7. The assessee could not establish that there was any marriage or any function in the family during the period when the gifts were stated to have been received by him to justify the deposits. Accordingly, the plea of the assessee regarding gifts received from the alleged friends and relatives was found to be false and the additions were made accordingly, in the income of the assessee. Against the impugned additions, the assessee went in appeal before the Tribunal. There the plea of the assessee was that Smt. Gurdev Kaur was assessee’s paternal aunt (father’s sister) who is settled in Australia and the gifts were received on the occasion of marriage of assessee’s daughter which took place subsequently and the plea regarding immunity under Scheme, 1991 was also reiterated.

8. The Tribunal did not find any merit in the pleas raised by the assessee, which were same as raised before the CIT(A) rather it was found that the claim of the assessee that Smt. Gurdev Kaur was his paternal aunt was found to be factually incorrect as even in her affidavit Smt. Gurdev Kaur mentioned the assessee as close family friend. The same was the position in the affidavit of the assessee where also it was not mentioned that the gifts were received from his ‘Bua’. It is further not borne out from the affidavit that the amount was being gifted on the occasion of the ensuing marriage of assessee’s daughter. The facts about the amount being gifted on the occasion of ensuing marriage of the assessee’s daughter was missing in both the affidavits. The assessee having failed to substantiate the genuineness of the transaction and the source of credit, the addition was upheld. Similarly, the plea regarding addition of a sum of Rs. 35,752 was also rejected. Keeping in view the fact that the marriage of the assessee’s daughter took place in June, 1992 and substantial amount which was stated to be received on the occasion of the marriage was received much later, before the Tribunal the assessee furnished fresh evidence which was not furnished before the authorities below. Considering the totality of circumstances and the facts on record, the addition on that account was upheld by the Tribunal.
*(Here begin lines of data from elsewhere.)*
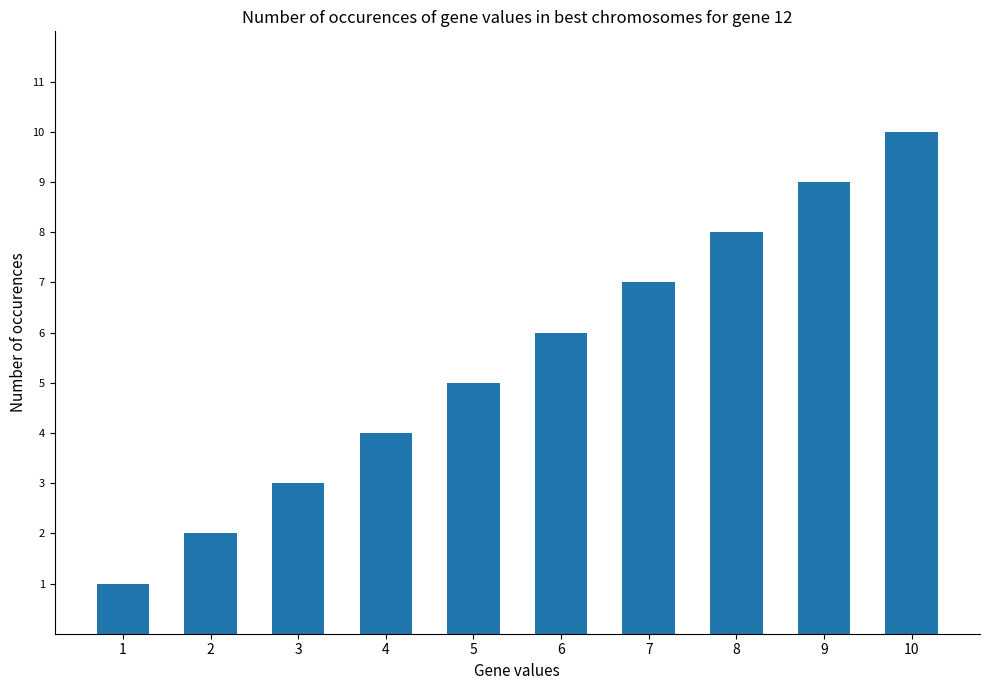

What is the value of the 8th bar from the left?

8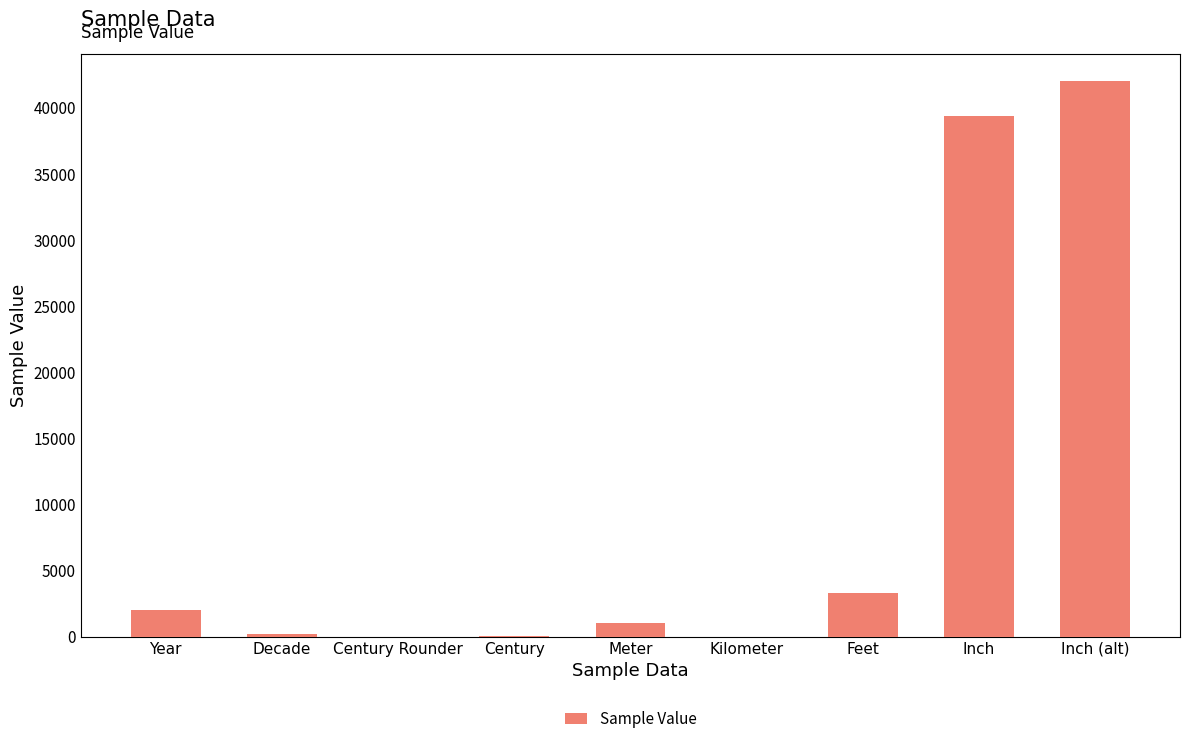

How many distinct data groups are displayed?

1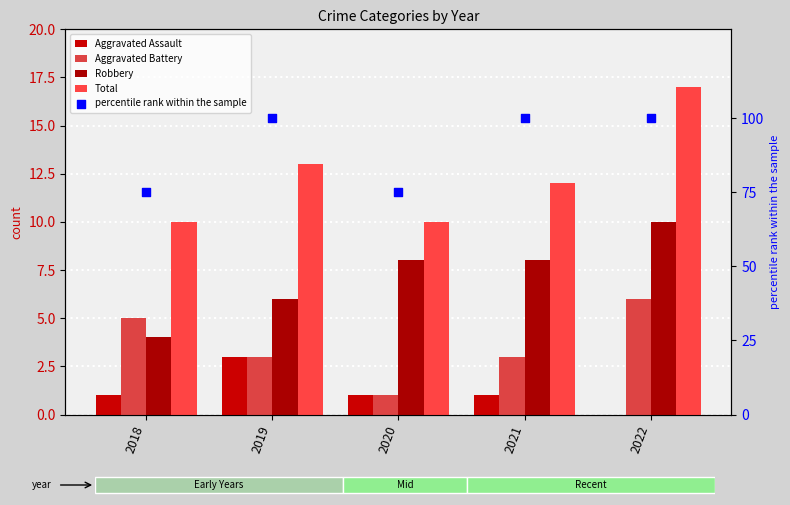

At which category is the sum across all series the highest?

2022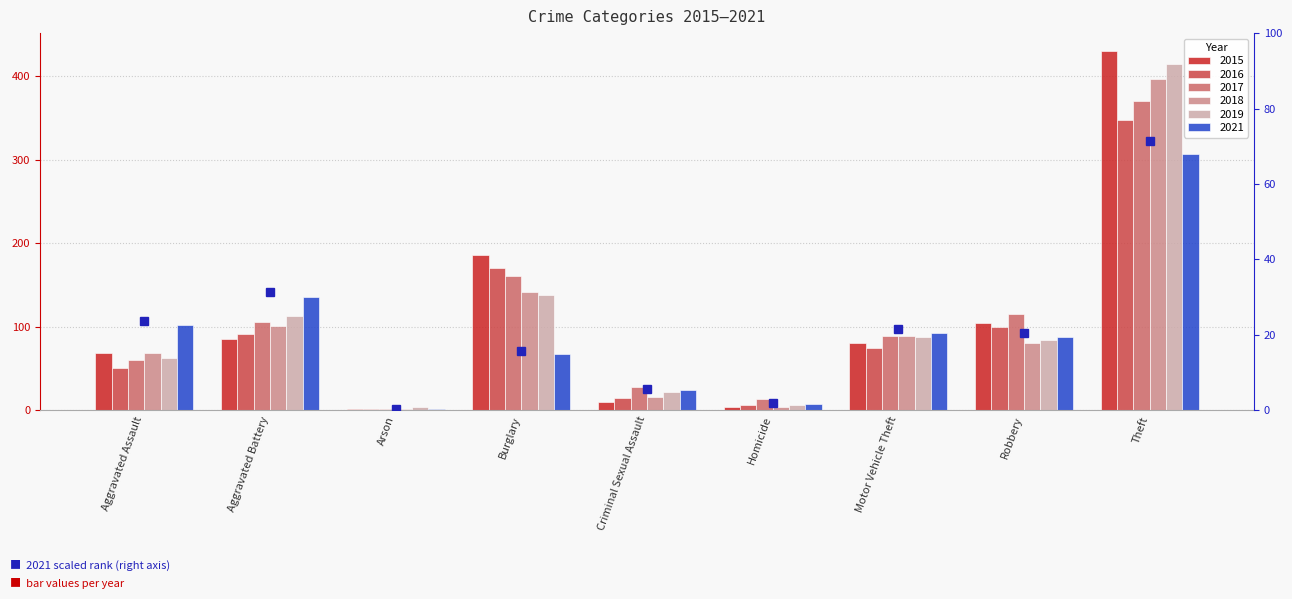

What is the label of the 5th bar from the right?

Criminal Sexual Assault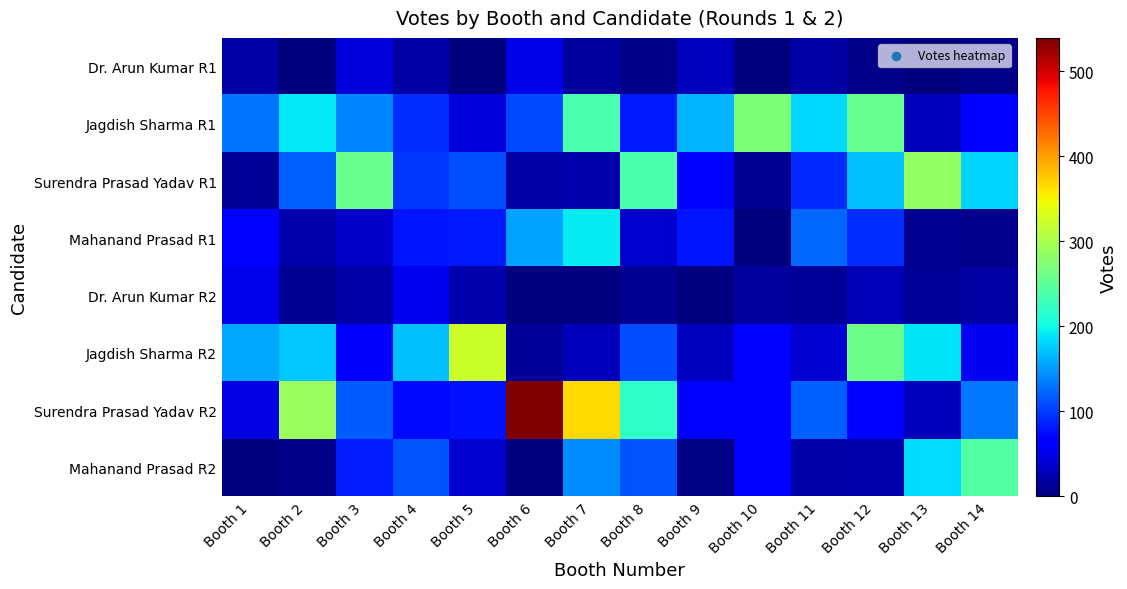

Which series changed the most between Booth 4 and Booth 7?

Surendra Prasad Yadav R2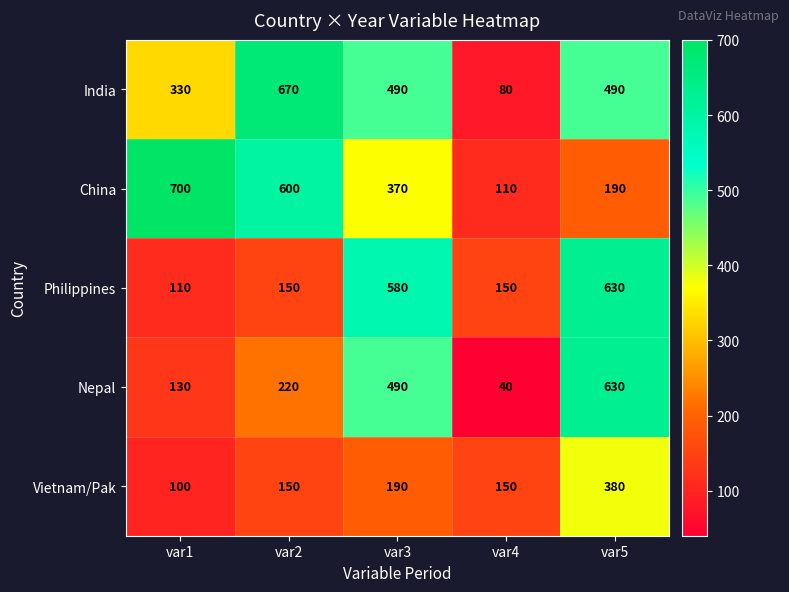

Between var1 and var3, which series saw the biggest shift?

Philippines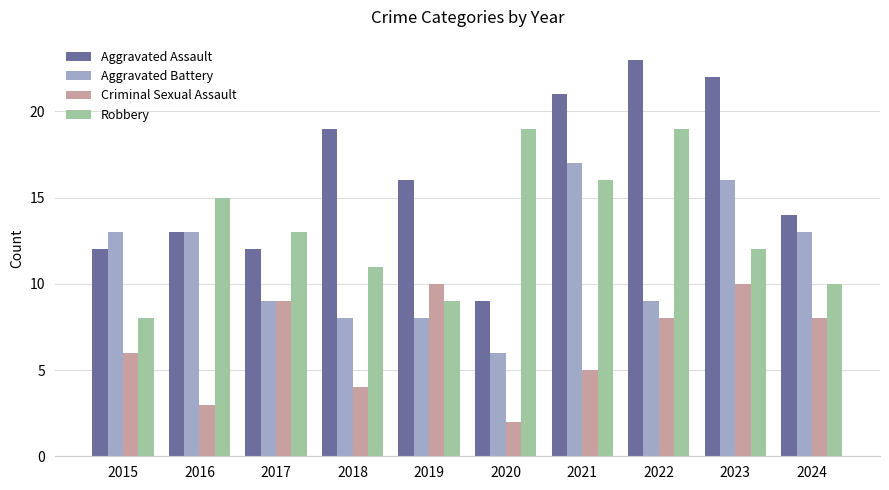

Reading left to right, list all the values displayed in this chart.

Aggravated Assault: 12	13	12	19	16	9	21	23	22	14
Aggravated Battery: 13	13	9	8	8	6	17	9	16	13
Criminal Sexual Assault: 6	3	9	4	10	2	5	8	10	8
Robbery: 8	15	13	11	9	19	16	19	12	10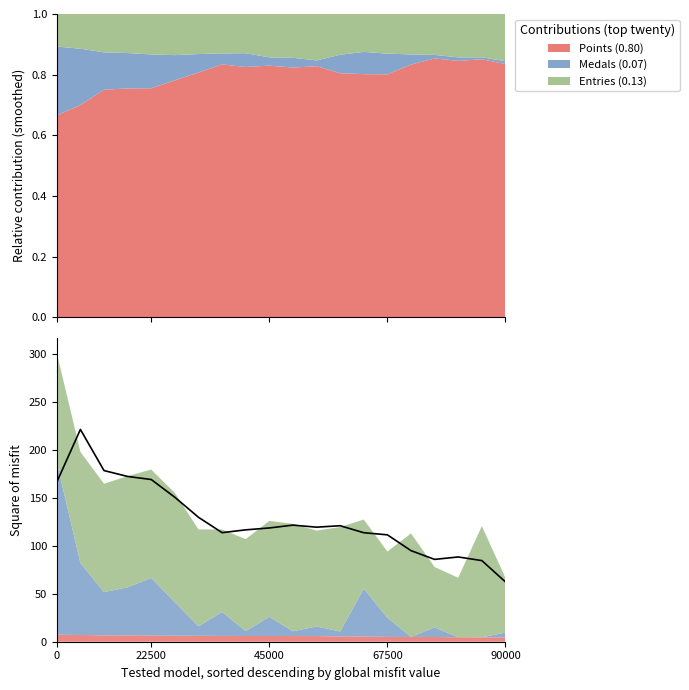

Where is the data nearest to the value 141?

5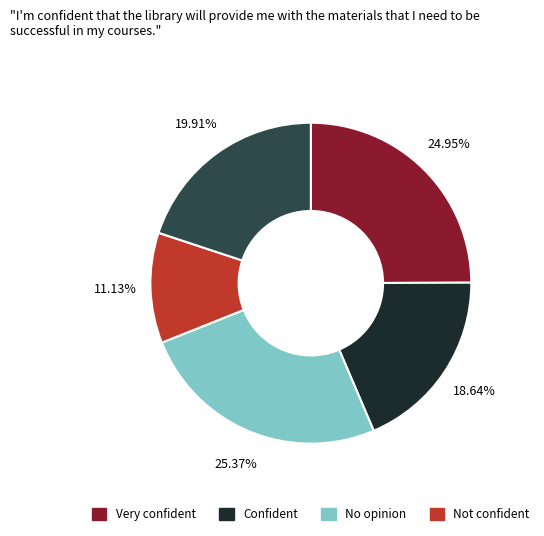

Does any single category account for the majority?

No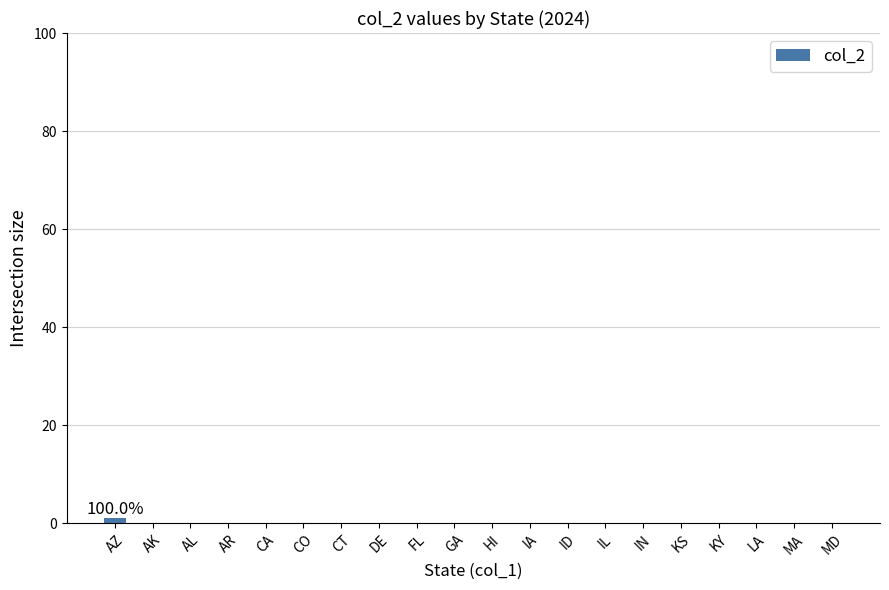

Is it true that the value at CT is 0?

True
9. The primary contention of the assessee is that the findings recorded by the authorities are perverse.Explanations furnished by the assessee regarding the occasion for receiving various gifts should have been believed. Even before this Court, the assessee has placed on record some affidavits to support his plea that the amount was remitted by certain persons from abroad on some family function claiming them to be his family relations. Neither the relation was mentioned nor occasion of the gifts.

10. While considering similar plea raised by the assessee, this Court in Harish Kumar Singal vs. Asstt. CIT (2005) 193 CTR (P&H) 265 : (2005) 276 ITR 355 (P&H) observed as under : “………..This Court while adjudicating an appeal under s. 260A of the Act is required to decide only substantial questions of law and shall interfere if it is shown that the finding of the Tribunal is either perverse, arbitrary or is based on no material or is contrary to any statutory provision. This Court cannot interfere with the order only on the ground that on a reappraisal of evidence, as an appellate forum, a different view can be taken. Learned counsel for the appellant, has not been able to show by referring to any material on record that the factum of gift from a non-resident Indian was ever disclosed in the returns filed by the assessee. Thus, we do not find any valid ground to interfere with the finding recorded by the Tribunal. None of the cases relied on by learned counsel for the appellant has got any parallel with the case before us. Therefore, the same cannot be made the basis for deleting the addition made by the AO which, as mentioned above, was upheld by the Tribunal.”

11. In the above matrix of facts, we find that findings of the Tribunal are in the nature of findings of fact giving rise to no question of law much less a substantial question of law. View taken by the Tribunal in the given facts is a possible view.

Accordingly, the appeal is dismissed.